As the evening progresses, the reader watches the interactions of the speaker and Clara--the oneupsmanship, the "gotcha moments," the arch smart-aleckyness of two educated people trying to impress each other with how bright and "with it" they are. Literary references fall from their lips with ease--Homer, poet Henry Vaughan, and Dostoevsky appear in their early conversations. They even invent their own "cute" vocabulary as they chat: "Pandangst" for pandemic anxiety, "Shukoffs" for people they want to avoid at the party, "VishnukrishnuVindalu" for sexuality, "the rose garden" for love. They discover, not surprisingly, that they are both fans of the art films of experimental French filmmaker Eric Rohmer, who features articulate young people in new romances which play havoc with their psyches.
By the time the speaker leaves the Christmas Eve party, he is fantasizing about a future with Clara and has made plans to meet her at a Rohmer film the next night.
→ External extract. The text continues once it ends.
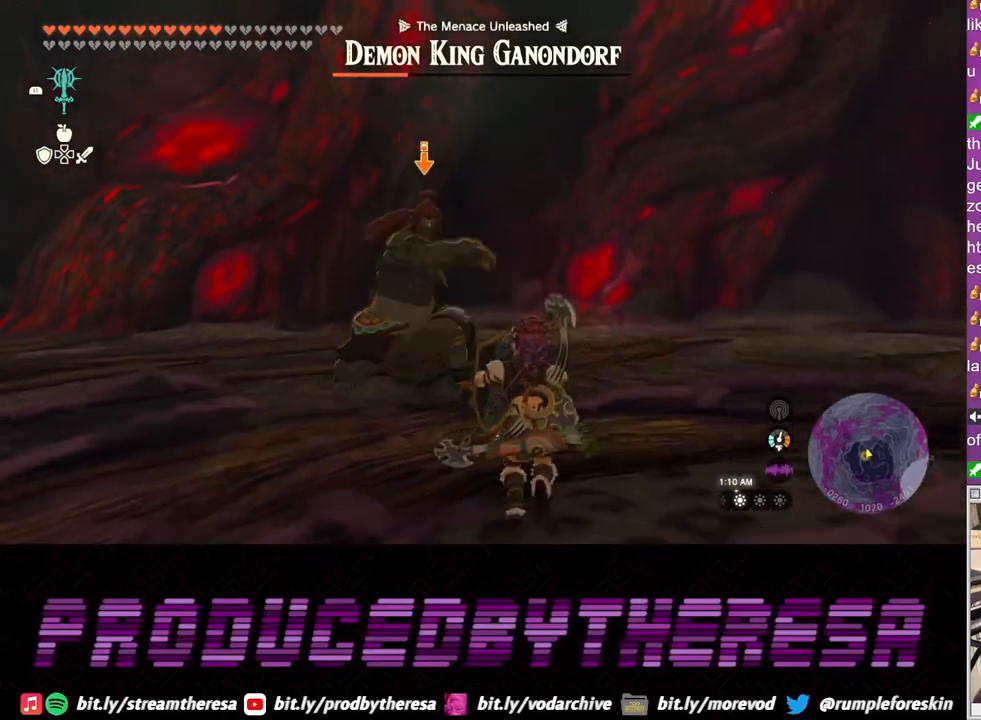
{"buttons": ["L2"], "left_stick": "up", "right_stick": "center", "events": []}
In the meantime, he analyzes and overanalyzes every moment of their meeting and their conversations, dithering constantly about the impression he may have made and what she may have thought.
Each of the nights between Christmas Eve and New Year's Eve is described in detail from the point of view of the speaker, and in this respect, the plot parallels Fyodor Dostoevsky's short story, "White Nights." Other motifs in the novel include the speaker's tendency to walk the city (another parallel to Dostoevsky) and spend time in nearby Straus Park, which features a statue entitled "Memory." Not surprisingly, considering the subject matter, the author has chosen to set the story in the depths of winter.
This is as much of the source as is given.